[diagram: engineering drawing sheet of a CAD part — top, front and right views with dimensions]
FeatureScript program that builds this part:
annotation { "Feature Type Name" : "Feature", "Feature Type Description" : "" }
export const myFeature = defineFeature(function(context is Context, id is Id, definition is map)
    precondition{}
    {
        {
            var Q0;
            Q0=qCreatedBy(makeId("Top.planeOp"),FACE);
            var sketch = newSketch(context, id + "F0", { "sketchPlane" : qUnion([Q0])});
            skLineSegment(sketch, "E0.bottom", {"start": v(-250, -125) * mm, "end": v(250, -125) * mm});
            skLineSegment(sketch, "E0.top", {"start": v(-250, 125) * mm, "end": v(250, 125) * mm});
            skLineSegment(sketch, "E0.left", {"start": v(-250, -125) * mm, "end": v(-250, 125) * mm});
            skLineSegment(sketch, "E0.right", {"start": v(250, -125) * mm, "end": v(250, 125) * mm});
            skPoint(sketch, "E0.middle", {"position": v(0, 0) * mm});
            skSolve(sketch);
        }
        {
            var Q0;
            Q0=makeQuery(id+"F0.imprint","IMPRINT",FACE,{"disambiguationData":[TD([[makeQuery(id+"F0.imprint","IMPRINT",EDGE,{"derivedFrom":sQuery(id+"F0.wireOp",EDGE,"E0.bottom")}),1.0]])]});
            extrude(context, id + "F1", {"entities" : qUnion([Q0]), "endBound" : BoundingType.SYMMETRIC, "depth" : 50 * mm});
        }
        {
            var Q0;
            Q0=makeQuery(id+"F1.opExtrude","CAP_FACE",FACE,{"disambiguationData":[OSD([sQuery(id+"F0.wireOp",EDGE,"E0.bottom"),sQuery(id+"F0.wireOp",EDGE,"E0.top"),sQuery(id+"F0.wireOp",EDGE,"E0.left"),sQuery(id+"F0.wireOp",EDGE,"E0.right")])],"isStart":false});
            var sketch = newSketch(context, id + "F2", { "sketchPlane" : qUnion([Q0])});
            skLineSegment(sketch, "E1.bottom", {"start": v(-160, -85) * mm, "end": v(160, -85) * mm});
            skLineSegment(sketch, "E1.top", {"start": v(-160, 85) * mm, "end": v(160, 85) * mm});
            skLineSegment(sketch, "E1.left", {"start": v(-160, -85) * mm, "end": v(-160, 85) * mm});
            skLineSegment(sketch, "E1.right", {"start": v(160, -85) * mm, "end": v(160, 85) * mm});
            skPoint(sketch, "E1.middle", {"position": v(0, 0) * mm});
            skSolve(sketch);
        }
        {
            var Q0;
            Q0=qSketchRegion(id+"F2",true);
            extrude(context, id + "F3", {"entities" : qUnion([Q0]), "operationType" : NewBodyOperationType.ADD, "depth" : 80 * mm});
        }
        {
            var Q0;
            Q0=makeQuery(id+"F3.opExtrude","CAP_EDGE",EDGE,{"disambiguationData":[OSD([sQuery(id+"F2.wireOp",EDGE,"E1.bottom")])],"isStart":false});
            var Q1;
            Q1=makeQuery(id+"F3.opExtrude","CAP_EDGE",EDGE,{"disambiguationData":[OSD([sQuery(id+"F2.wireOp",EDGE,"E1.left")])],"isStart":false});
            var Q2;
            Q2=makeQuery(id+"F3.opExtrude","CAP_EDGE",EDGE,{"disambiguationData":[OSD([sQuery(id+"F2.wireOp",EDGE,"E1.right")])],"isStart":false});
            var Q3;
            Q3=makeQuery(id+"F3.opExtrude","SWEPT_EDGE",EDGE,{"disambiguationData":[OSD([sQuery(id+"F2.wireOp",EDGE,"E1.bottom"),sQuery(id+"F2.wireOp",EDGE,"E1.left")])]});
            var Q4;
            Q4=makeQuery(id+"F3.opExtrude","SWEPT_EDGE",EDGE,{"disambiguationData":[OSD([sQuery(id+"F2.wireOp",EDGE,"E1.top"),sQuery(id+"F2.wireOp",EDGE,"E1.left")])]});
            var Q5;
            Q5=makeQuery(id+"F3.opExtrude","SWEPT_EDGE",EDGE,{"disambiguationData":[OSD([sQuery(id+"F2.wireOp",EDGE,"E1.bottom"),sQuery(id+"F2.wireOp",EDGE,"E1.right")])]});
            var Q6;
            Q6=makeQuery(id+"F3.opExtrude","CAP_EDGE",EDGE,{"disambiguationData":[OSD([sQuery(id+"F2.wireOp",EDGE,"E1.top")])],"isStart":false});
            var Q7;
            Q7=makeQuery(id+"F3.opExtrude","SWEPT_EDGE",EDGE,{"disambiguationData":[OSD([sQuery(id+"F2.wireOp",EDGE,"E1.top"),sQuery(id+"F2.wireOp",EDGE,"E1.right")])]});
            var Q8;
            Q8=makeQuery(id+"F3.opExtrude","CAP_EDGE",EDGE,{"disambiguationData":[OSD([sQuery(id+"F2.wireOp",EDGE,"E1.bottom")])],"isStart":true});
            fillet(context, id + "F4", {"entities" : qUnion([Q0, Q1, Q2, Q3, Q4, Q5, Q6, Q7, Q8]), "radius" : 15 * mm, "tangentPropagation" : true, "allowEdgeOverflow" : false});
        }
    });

----------------------------------------

## TASK TO CARRY OUT
Return all of the material above verbatim, leaving every line unchanged.

## RESULT OF THIS TASK
[diagram: engineering drawing sheet of a CAD part — top, front and right views with dimensions]
FeatureScript program that builds this part:
annotation { "Feature Type Name" : "Feature", "Feature Type Description" : "" }
export const myFeature = defineFeature(function(context is Context, id is Id, definition is map)
    precondition{}
    {
        {
            var Q0;
            Q0=qCreatedBy(makeId("Top.planeOp"),FACE);
            var sketch = newSketch(context, id + "F0", { "sketchPlane" : qUnion([Q0])});
            skLineSegment(sketch, "E0.bottom", {"start": v(-250, -125) * mm, "end": v(250, -125) * mm});
            skLineSegment(sketch, "E0.top", {"start": v(-250, 125) * mm, "end": v(250, 125) * mm});
            skLineSegment(sketch, "E0.left", {"start": v(-250, -125) * mm, "end": v(-250, 125) * mm});
            skLineSegment(sketch, "E0.right", {"start": v(250, -125) * mm, "end": v(250, 125) * mm});
            skPoint(sketch, "E0.middle", {"position": v(0, 0) * mm});
            skSolve(sketch);
        }
        {
            var Q0;
            Q0=makeQuery(id+"F0.imprint","IMPRINT",FACE,{"disambiguationData":[TD([[makeQuery(id+"F0.imprint","IMPRINT",EDGE,{"derivedFrom":sQuery(id+"F0.wireOp",EDGE,"E0.bottom")}),1.0]])]});
            extrude(context, id + "F1", {"entities" : qUnion([Q0]), "endBound" : BoundingType.SYMMETRIC, "depth" : 50 * mm});
        }
        {
            var Q0;
            Q0=makeQuery(id+"F1.opExtrude","CAP_FACE",FACE,{"disambiguationData":[OSD([sQuery(id+"F0.wireOp",EDGE,"E0.bottom"),sQuery(id+"F0.wireOp",EDGE,"E0.top"),sQuery(id+"F0.wireOp",EDGE,"E0.left"),sQuery(id+"F0.wireOp",EDGE,"E0.right")])],"isStart":false});
            var sketch = newSketch(context, id + "F2", { "sketchPlane" : qUnion([Q0])});
            skLineSegment(sketch, "E1.bottom", {"start": v(-160, -85) * mm, "end": v(160, -85) * mm});
            skLineSegment(sketch, "E1.top", {"start": v(-160, 85) * mm, "end": v(160, 85) * mm});
            skLineSegment(sketch, "E1.left", {"start": v(-160, -85) * mm, "end": v(-160, 85) * mm});
            skLineSegment(sketch, "E1.right", {"start": v(160, -85) * mm, "end": v(160, 85) * mm});
            skPoint(sketch, "E1.middle", {"position": v(0, 0) * mm});
            skSolve(sketch);
        }
        {
            var Q0;
            Q0=qSketchRegion(id+"F2",true);
            extrude(context, id + "F3", {"entities" : qUnion([Q0]), "operationType" : NewBodyOperationType.ADD, "depth" : 80 * mm});
        }
        {
            var Q0;
            Q0=makeQuery(id+"F3.opExtrude","CAP_EDGE",EDGE,{"disambiguationData":[OSD([sQuery(id+"F2.wireOp",EDGE,"E1.bottom")])],"isStart":false});
            var Q1;
            Q1=makeQuery(id+"F3.opExtrude","CAP_EDGE",EDGE,{"disambiguationData":[OSD([sQuery(id+"F2.wireOp",EDGE,"E1.left")])],"isStart":false});
            var Q2;
            Q2=makeQuery(id+"F3.opExtrude","CAP_EDGE",EDGE,{"disambiguationData":[OSD([sQuery(id+"F2.wireOp",EDGE,"E1.right")])],"isStart":false});
            var Q3;
            Q3=makeQuery(id+"F3.opExtrude","SWEPT_EDGE",EDGE,{"disambiguationData":[OSD([sQuery(id+"F2.wireOp",EDGE,"E1.bottom"),sQuery(id+"F2.wireOp",EDGE,"E1.left")])]});
            var Q4;
            Q4=makeQuery(id+"F3.opExtrude","SWEPT_EDGE",EDGE,{"disambiguationData":[OSD([sQuery(id+"F2.wireOp",EDGE,"E1.top"),sQuery(id+"F2.wireOp",EDGE,"E1.left")])]});
            var Q5;
            Q5=makeQuery(id+"F3.opExtrude","SWEPT_EDGE",EDGE,{"disambiguationData":[OSD([sQuery(id+"F2.wireOp",EDGE,"E1.bottom"),sQuery(id+"F2.wireOp",EDGE,"E1.right")])]});
            var Q6;
            Q6=makeQuery(id+"F3.opExtrude","CAP_EDGE",EDGE,{"disambiguationData":[OSD([sQuery(id+"F2.wireOp",EDGE,"E1.top")])],"isStart":false});
            var Q7;
            Q7=makeQuery(id+"F3.opExtrude","SWEPT_EDGE",EDGE,{"disambiguationData":[OSD([sQuery(id+"F2.wireOp",EDGE,"E1.top"),sQuery(id+"F2.wireOp",EDGE,"E1.right")])]});
            var Q8;
            Q8=makeQuery(id+"F3.opExtrude","CAP_EDGE",EDGE,{"disambiguationData":[OSD([sQuery(id+"F2.wireOp",EDGE,"E1.bottom")])],"isStart":true});
            fillet(context, id + "F4", {"entities" : qUnion([Q0, Q1, Q2, Q3, Q4, Q5, Q6, Q7, Q8]), "radius" : 15 * mm, "tangentPropagation" : true, "allowEdgeOverflow" : false});
        }
    });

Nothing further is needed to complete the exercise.